━━━ GIVEN RECORDS ━━━

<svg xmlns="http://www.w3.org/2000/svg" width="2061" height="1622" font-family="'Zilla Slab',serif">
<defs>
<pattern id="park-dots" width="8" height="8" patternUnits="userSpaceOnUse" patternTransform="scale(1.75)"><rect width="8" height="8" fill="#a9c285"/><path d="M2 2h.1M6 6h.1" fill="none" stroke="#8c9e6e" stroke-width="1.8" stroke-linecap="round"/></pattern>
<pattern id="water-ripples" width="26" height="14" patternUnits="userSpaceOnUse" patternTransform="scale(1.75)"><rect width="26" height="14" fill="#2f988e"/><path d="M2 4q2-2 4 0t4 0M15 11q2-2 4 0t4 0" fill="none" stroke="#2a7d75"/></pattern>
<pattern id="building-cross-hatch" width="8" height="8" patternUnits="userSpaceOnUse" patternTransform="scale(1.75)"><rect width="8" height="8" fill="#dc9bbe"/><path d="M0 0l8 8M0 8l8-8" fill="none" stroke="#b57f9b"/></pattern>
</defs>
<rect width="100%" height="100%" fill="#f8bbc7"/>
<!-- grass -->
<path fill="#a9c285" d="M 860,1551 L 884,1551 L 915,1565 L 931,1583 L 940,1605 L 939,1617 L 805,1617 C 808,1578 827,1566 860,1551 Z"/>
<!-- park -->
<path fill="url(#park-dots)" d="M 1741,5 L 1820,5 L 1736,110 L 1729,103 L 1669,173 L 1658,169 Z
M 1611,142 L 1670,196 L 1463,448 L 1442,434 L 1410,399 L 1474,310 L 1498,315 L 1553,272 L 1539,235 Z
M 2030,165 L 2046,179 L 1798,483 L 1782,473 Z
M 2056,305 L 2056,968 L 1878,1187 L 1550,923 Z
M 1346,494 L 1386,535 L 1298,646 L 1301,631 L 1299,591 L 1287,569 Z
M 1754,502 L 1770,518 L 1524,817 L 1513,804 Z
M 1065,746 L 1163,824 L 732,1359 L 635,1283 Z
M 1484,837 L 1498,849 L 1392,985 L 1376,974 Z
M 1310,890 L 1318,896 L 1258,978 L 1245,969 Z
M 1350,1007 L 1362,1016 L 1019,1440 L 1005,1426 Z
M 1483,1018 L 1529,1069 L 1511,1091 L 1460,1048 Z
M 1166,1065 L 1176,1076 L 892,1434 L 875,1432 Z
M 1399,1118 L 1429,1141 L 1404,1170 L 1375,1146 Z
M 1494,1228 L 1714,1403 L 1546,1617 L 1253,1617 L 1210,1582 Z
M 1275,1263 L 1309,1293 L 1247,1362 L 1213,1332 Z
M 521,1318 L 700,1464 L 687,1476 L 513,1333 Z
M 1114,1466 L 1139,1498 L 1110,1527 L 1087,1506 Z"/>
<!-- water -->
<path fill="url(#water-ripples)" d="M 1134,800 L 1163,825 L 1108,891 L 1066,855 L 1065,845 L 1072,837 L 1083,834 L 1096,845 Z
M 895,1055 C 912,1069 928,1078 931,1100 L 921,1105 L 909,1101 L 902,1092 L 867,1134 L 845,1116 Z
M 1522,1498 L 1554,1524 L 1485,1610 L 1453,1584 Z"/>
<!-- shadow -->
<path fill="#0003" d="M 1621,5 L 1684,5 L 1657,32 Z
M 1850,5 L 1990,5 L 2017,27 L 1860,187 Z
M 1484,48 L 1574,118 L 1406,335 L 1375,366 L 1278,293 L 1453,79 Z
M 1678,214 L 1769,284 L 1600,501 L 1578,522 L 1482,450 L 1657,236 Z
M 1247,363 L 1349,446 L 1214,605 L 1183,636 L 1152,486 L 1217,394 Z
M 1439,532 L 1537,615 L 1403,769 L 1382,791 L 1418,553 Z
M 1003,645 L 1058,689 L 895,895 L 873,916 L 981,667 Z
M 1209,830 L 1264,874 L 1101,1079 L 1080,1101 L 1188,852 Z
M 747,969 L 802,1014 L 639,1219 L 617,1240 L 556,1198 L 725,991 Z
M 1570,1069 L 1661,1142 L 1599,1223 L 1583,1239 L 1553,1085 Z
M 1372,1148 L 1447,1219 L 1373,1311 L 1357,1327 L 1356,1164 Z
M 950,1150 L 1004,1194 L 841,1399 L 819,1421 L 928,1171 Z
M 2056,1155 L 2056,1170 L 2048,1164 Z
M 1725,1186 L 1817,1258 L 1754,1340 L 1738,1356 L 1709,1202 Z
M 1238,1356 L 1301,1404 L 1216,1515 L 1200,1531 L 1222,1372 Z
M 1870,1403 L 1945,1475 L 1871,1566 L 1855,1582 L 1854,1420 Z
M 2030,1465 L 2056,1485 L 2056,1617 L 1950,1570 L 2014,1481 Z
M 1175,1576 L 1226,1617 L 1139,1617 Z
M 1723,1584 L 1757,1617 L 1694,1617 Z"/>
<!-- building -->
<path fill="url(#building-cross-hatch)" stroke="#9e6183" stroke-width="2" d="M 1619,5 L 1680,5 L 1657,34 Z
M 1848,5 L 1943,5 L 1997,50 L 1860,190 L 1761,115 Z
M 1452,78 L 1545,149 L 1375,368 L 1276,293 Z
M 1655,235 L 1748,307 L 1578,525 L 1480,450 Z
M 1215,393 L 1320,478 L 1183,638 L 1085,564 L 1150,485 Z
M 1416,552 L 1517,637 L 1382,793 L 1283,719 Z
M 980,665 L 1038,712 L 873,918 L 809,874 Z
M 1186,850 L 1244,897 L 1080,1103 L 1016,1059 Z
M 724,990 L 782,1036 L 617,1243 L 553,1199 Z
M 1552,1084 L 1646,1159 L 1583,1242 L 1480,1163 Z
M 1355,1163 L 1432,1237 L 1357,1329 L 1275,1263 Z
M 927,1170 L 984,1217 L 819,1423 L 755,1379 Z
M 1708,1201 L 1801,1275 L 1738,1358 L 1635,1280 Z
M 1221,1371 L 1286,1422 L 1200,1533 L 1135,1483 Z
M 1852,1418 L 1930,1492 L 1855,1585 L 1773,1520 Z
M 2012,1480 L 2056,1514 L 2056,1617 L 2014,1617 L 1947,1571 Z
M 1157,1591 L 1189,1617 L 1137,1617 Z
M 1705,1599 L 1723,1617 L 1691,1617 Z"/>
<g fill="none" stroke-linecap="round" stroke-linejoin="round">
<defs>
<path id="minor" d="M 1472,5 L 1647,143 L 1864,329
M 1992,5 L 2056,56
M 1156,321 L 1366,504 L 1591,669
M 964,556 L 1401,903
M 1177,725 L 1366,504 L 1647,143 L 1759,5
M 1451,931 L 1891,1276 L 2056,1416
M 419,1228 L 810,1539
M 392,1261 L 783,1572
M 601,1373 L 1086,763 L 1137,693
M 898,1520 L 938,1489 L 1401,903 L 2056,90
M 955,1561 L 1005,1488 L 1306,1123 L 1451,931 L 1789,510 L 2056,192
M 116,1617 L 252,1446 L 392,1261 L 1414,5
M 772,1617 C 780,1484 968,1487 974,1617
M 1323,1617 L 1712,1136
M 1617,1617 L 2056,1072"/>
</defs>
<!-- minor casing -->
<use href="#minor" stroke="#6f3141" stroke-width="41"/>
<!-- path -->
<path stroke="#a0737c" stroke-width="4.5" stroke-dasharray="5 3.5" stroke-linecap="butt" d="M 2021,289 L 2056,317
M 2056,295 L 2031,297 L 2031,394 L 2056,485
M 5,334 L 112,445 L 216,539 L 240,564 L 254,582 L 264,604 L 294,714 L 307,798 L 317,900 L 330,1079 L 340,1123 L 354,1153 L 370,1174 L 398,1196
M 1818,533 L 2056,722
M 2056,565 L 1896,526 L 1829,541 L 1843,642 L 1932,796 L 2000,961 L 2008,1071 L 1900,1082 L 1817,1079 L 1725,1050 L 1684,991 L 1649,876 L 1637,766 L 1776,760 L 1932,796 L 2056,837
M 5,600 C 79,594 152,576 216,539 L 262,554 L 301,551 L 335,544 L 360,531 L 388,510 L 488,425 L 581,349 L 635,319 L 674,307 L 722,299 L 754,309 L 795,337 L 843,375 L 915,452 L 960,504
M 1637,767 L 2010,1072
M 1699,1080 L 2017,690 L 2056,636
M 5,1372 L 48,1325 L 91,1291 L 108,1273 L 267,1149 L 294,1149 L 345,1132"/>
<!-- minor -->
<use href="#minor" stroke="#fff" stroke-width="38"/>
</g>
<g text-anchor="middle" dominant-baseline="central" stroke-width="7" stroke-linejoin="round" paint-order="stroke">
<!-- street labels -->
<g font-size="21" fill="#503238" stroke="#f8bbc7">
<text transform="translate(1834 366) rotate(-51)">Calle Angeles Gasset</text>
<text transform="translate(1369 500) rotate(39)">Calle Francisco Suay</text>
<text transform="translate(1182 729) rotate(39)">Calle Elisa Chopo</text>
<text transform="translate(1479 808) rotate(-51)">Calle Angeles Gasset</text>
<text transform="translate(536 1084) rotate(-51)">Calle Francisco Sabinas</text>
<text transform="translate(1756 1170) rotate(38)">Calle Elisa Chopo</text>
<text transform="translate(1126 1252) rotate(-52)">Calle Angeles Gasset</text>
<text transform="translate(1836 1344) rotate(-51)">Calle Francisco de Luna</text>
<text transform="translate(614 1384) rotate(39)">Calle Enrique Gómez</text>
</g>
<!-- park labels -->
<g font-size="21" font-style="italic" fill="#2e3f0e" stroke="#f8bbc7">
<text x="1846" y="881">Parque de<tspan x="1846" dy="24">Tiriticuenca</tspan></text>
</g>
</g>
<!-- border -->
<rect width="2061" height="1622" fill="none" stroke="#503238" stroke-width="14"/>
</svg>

━━━

PROBLEM TO SOLVE :: Wherever a line of the data holds "ripples", copy that line.

SOLUTION TO THIS PROBLEM ::
<pattern id="water-ripples" width="26" height="14" patternUnits="userSpaceOnUse" patternTransform="scale(1.75)"><rect width="26" height="14" fill="#2f988e"/><path d="M2 4q2-2 4 0t4 0M15 11q2-2 4 0t4 0" fill="none" stroke="#2a7d75"/></pattern>
<path fill="url(#water-ripples)" d="M 1134,800 L 1163,825 L 1108,891 L 1066,855 L 1065,845 L 1072,837 L 1083,834 L 1096,845 Z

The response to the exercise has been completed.